Task goal:
Using the entries below, show all lines with the string "down".

[[ Data extract, beginning ]]

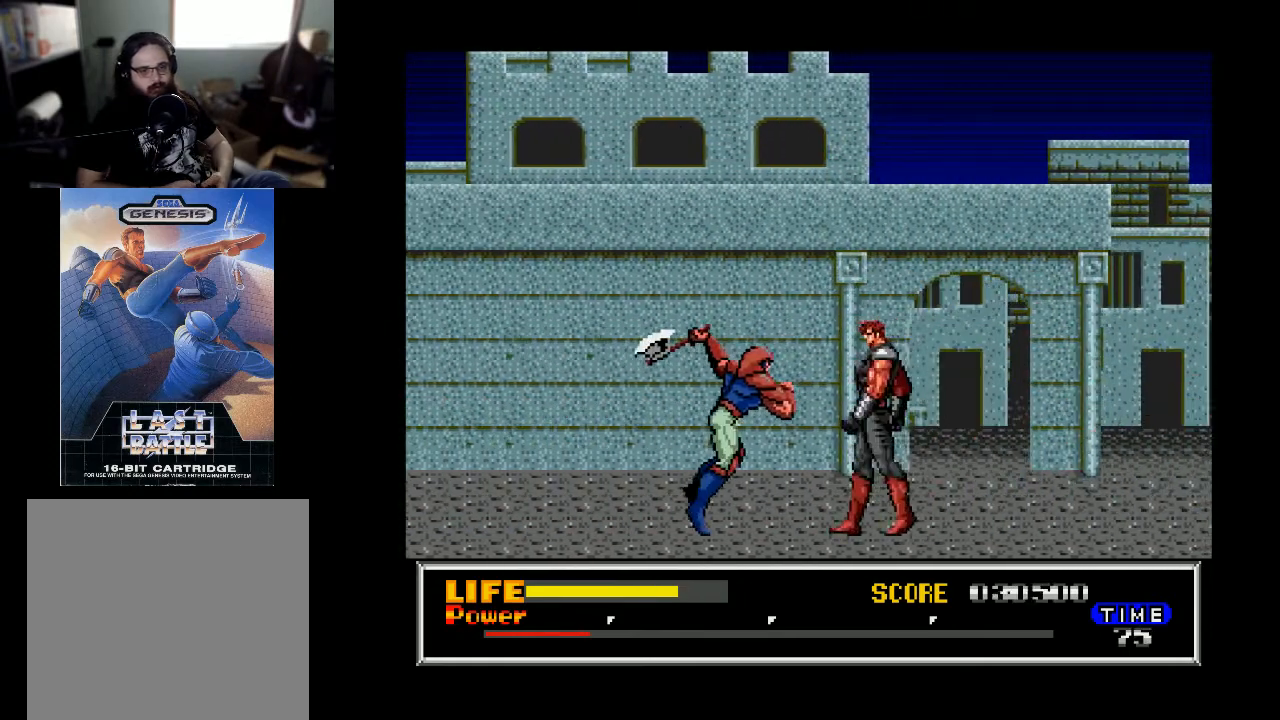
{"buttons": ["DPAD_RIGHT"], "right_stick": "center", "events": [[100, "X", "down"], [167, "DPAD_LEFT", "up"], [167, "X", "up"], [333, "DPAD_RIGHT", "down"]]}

[[ Data extract, end ]]
[[ Data extract, beginning ]]

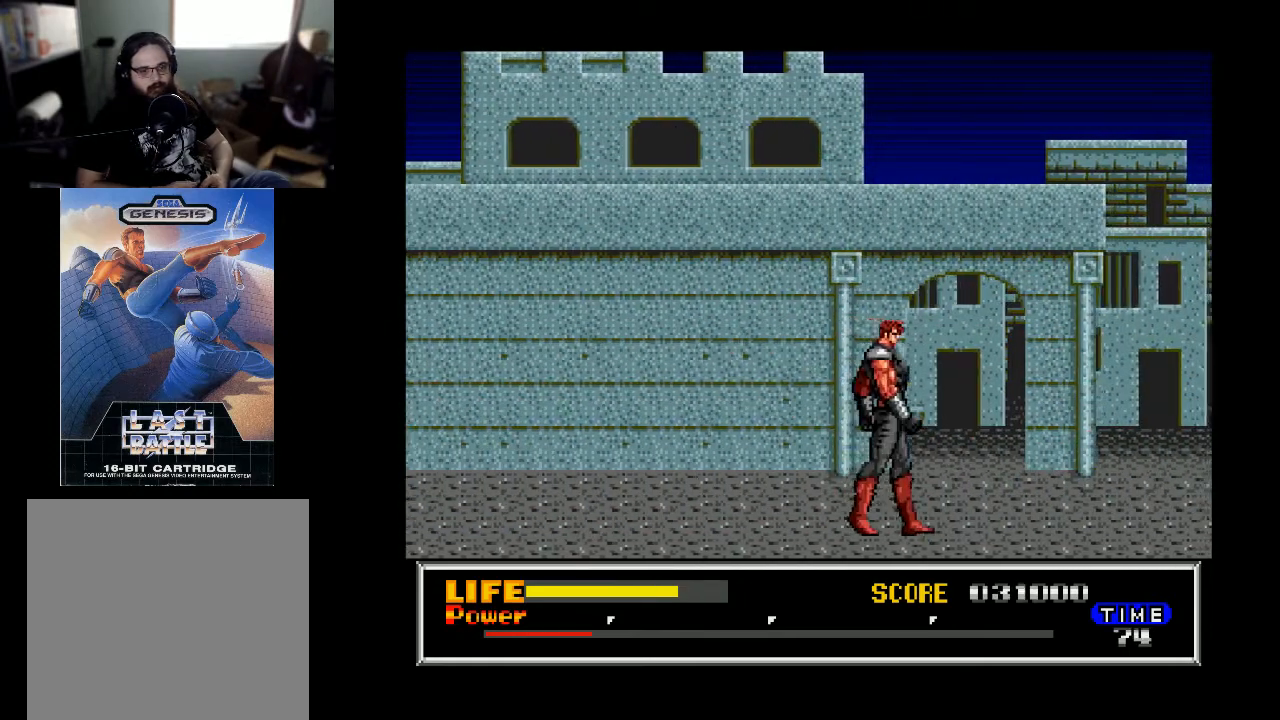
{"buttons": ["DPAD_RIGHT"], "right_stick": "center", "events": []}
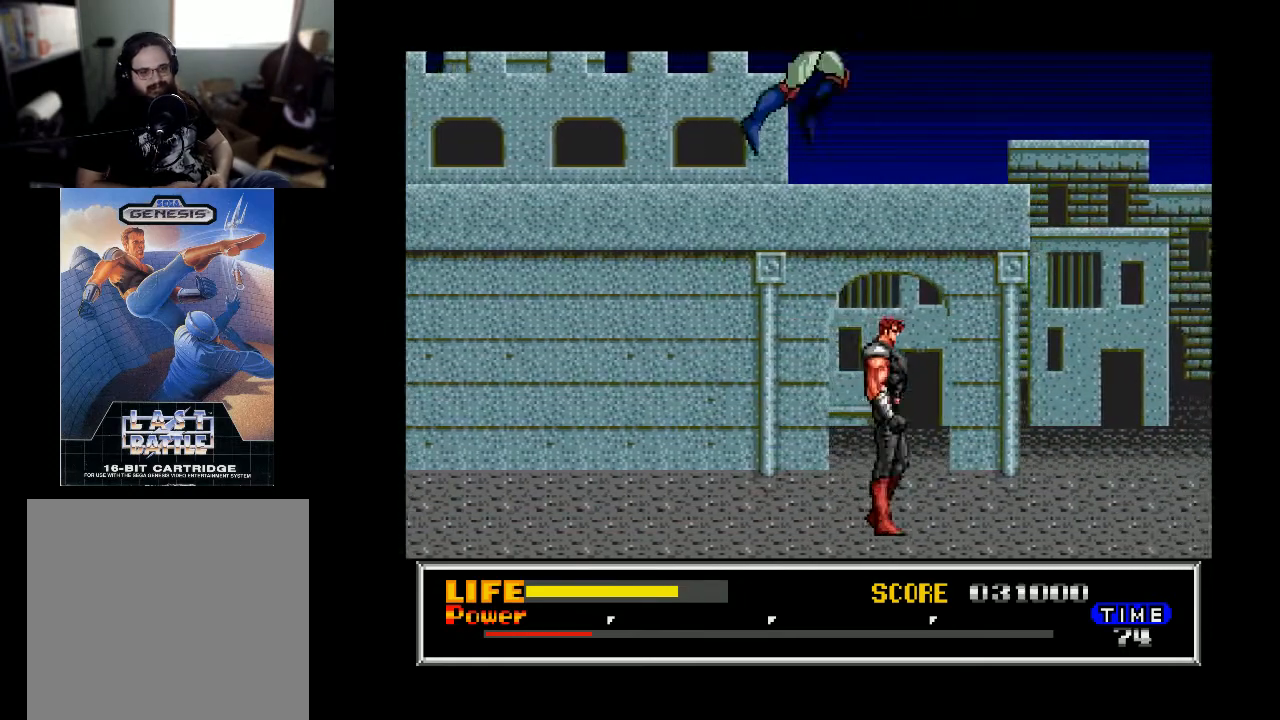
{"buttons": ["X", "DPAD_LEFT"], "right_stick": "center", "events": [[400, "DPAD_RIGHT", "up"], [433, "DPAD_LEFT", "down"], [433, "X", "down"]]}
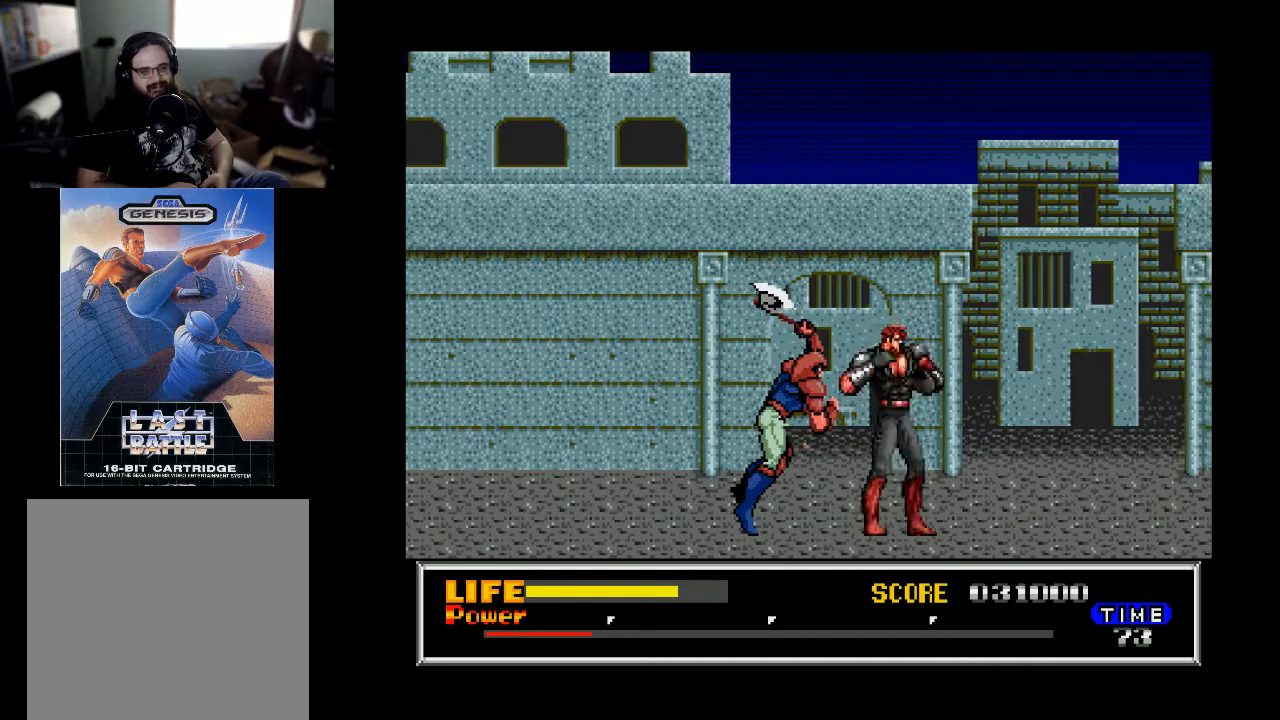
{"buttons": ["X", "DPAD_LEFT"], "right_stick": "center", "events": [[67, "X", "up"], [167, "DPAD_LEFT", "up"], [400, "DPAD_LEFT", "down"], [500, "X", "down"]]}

[[ Data extract, end ]]

Answer area:
{"buttons": ["DPAD_RIGHT"], "right_stick": "center", "events": [[100, "X", "down"], [167, "DPAD_LEFT", "up"], [167, "X", "up"], [333, "DPAD_RIGHT", "down"]]}
{"buttons": ["X", "DPAD_LEFT"], "right_stick": "center", "events": [[400, "DPAD_RIGHT", "up"], [433, "DPAD_LEFT", "down"], [433, "X", "down"]]}
{"buttons": ["X", "DPAD_LEFT"], "right_stick": "center", "events": [[67, "X", "up"], [167, "DPAD_LEFT", "up"], [400, "DPAD_LEFT", "down"], [500, "X", "down"]]}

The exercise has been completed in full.